Bifidobacterium longum subsp. infantis CCFM1426 enhances the anticolitic effect of vitamin A via retinoic acid restoration and gut microbiota modulation in ulcerative colitis mice

Xihua Yu¹Liming Huang²Yi Wang¹Liuruolan Li¹Wenwei Lu²Zhijian Zhang³Hongchao Wang^2*

• ¹Sinopharm Xingsha Pharmaceutical Xiamen Co Ltd, Xiamen, China
• ²Jiangnan University, Wuxi, China
• ³Department of Nephrology, Wuxi People's Hospital, Wuxi, China

Background: Ulcerative colitis (UC) is a chronic inflammatory bowel disease with increasing global prevalence, making it a significant health concern.
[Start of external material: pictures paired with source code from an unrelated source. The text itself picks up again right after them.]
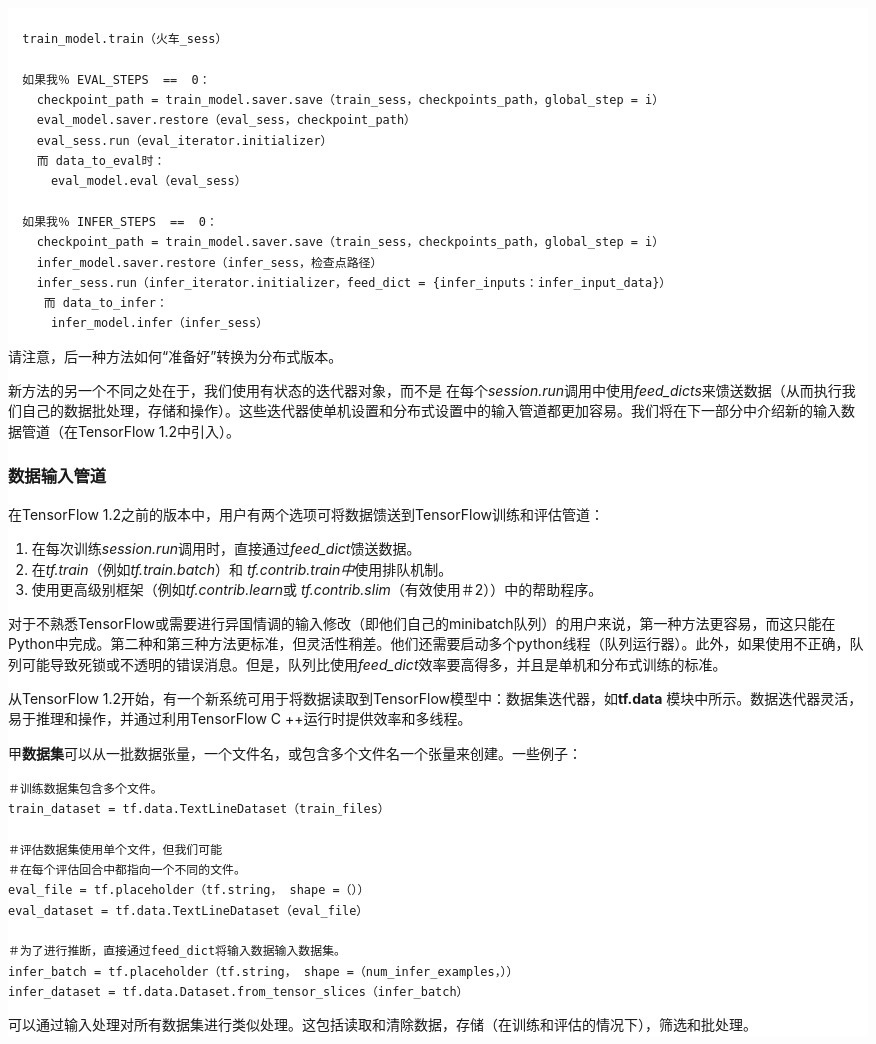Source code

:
 ```

  train_model.train（火车_sess）

  如果我％ EVAL_STEPS  ==  0：
    checkpoint_path = train_model.saver.save（train_sess，checkpoints_path，global_step = i）
    eval_model.saver.restore（eval_sess，checkpoint_path）
    eval_sess.run（eval_iterator.initializer）
    而 data_to_eval时：
      eval_model.eval（eval_sess）

  如果我％ INFER_STEPS  ==  0：
    checkpoint_path = train_model.saver.save（train_sess，checkpoints_path，global_step = i）
    infer_model.saver.restore（infer_sess，检查点路径）
    infer_sess.run（infer_iterator.initializer，feed_dict = {infer_inputs：infer_input_data}）
     而 data_to_infer：
      infer_model.infer（infer_sess）
```

请注意，后一种方法如何“准备好”转换为分布式版本。

新方法的另一个不同之处在于，我们使用有状态的迭代器对象，而不是 在每个*session.run*调用中使用*feed_dicts*来馈送数据（从而执行我们自己的数据批处理，存储和操作）。这些迭代器使单机设置和分布式设置中的输入管道都更加容易。我们将在下一部分中介绍新的输入数据管道（在TensorFlow 1.2中引入）。

### 数据输入管道

在TensorFlow 1.2之前的版本中，用户有两个选项可将数据馈送到TensorFlow训练和评估管道：

1. 在每次训练*session.run*调用时，直接通过*feed_dict*馈送数据。
2. 在*tf.train*（例如*tf.train.batch*）和 *tf.contrib.train中*使用排队机制。
3. 使用更高级别框架（例如*tf.contrib.learn*或 *tf.contrib.slim*（有效使用＃2））中的帮助程序。

对于不熟悉TensorFlow或需要进行异国情调的输入修改（即他们自己的minibatch队列）的用户来说，第一种方法更容易，而这只能在Python中完成。第二种和第三种方法更标准，但灵活性稍差。他们还需要启动多个python线程（队列运行器）。此外，如果使用不正确，队列可能导致死锁或不透明的错误消息。但是，队列比使用*feed_dict*效率要高得多，并且是单机和分布式训练的标准。

从TensorFlow 1.2开始，有一个新系统可用于将数据读取到TensorFlow模型中：数据集迭代器，如**tf.data** 模块中所示。数据迭代器灵活，易于推理和操作，并通过利用TensorFlow C ++运行时提供效率和多线程。

甲**数据集**可以从一批数据张量，一个文件名，或包含多个文件名一个张量来创建。一些例子：

```
＃训练数据集包含多个文件。
train_dataset = tf.data.TextLineDataset（train_files）

＃评估数据集使用单个文件，但我们可能
＃在每个评估回合中都指向一个不同的文件。
eval_file = tf.placeholder（tf.string， shape =（））
eval_dataset = tf.data.TextLineDataset（eval_file）

＃为了进行推断，直接通过feed_dict将输入数据输入数据集。
infer_batch = tf.placeholder（tf.string， shape =（num_infer_examples，））
infer_dataset = tf.data.Dataset.from_tensor_slices（infer_batch）
```

可以通过输入处理对所有数据集进行类似处理。这包括读取和清除数据，存储（在训练和评估的情况下），筛选和批处理。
Although vitamin A (VA) plays a beneficial role in UC management, its therapeutic efficacy is limited by impaired absorption and disrupted retinoic acid (RA) metabolism. Gut microbiota are known to influence VA metabolic pathways, offering potential targets to enhance VA bioavailability and efficacy.Methods: A dextran sulfate sodium (DSS)-induced mouse model of colitis was established to evaluate the therapeutic effects of co-administering Bifidobacterium longum subsp. infantis CCFM1426 with vitamin A. Body weight, disease activity index (DAI) and colon length were monitored in mice with DSS-induced colitis. Serum levels of intestinal injury markers, inflammatory cytokines, antioxidant enzymes and colonic RA levels were measured using ELISA kits.Results: It was indicated that the VA and CCFM1426 combination significantly improved colon length and DAI, enhanced serum levels of intestinal injury markers (lipopolysaccharide-binding protein, intestinal fatty acid-binding protein, diamine oxidase) and cytokines (IL-6, TNF-α, IL-10), and restored antioxidant capacity. The combination demonstrated superior efficacy in colonic RA levels and contributed to gut microbiota diversity restoration. Metabolomics analysis showed that colitis mice treated with the combination had higher levels of eicosapentaenoic acid, adenosine and anandamide.These findings provide novel evidence that co-administration of CCFM1426 and VA synergistically alleviates colitis by enhancing RA bioavailability through microbiota-dependent pathways.